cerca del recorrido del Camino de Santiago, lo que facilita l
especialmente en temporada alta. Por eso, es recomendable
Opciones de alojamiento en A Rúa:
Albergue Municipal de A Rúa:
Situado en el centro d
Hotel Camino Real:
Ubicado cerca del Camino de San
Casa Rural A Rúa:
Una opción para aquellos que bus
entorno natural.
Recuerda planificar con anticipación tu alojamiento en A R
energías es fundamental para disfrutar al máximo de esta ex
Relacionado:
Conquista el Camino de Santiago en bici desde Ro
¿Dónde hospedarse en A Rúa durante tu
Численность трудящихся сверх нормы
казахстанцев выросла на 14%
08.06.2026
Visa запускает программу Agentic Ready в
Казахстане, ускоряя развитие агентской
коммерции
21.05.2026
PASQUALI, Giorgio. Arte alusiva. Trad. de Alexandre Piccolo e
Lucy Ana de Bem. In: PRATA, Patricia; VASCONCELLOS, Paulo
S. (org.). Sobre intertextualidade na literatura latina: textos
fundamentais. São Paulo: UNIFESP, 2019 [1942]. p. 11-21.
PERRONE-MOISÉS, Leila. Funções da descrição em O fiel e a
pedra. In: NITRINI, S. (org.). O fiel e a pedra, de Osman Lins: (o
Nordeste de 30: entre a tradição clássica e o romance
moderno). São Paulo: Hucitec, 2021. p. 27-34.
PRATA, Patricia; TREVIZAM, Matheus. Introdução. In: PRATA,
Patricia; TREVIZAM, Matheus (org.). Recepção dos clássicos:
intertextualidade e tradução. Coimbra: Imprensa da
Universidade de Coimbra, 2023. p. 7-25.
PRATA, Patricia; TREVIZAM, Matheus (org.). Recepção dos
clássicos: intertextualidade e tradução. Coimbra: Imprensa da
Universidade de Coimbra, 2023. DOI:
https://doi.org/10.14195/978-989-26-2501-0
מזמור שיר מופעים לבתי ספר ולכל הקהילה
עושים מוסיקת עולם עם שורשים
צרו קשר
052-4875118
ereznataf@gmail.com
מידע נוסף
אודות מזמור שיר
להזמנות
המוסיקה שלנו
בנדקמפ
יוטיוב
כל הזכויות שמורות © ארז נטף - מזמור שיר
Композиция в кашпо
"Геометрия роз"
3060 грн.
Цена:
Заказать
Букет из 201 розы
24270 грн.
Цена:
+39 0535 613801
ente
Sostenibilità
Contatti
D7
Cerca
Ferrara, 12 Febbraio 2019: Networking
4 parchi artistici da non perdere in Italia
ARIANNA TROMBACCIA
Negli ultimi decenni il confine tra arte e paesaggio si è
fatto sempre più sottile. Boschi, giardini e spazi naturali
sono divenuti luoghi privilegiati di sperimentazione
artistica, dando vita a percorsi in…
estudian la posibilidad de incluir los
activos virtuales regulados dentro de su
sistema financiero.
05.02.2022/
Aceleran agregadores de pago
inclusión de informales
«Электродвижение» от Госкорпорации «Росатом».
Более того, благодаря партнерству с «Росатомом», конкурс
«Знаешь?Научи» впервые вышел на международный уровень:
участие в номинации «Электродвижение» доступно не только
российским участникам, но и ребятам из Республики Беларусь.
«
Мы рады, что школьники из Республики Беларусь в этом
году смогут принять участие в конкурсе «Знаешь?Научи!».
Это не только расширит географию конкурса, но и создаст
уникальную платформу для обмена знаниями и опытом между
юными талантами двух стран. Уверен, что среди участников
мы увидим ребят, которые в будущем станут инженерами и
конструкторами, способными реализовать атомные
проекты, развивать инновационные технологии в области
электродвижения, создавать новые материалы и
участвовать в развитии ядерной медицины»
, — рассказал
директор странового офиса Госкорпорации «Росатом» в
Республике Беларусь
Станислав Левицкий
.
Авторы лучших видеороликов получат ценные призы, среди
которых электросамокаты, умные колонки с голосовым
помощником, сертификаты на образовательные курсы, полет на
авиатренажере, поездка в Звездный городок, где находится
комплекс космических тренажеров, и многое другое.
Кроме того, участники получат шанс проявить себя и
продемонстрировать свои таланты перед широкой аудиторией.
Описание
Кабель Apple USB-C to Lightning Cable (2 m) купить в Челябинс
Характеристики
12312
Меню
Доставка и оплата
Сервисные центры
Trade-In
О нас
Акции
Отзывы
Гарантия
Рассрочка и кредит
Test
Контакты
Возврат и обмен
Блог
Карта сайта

————

# Task details:
From the material above, pick out every line that contains the word "среди".

# Task response:
юными талантами двух стран. Уверен, что среди участников
Авторы лучших видеороликов получат ценные призы, среди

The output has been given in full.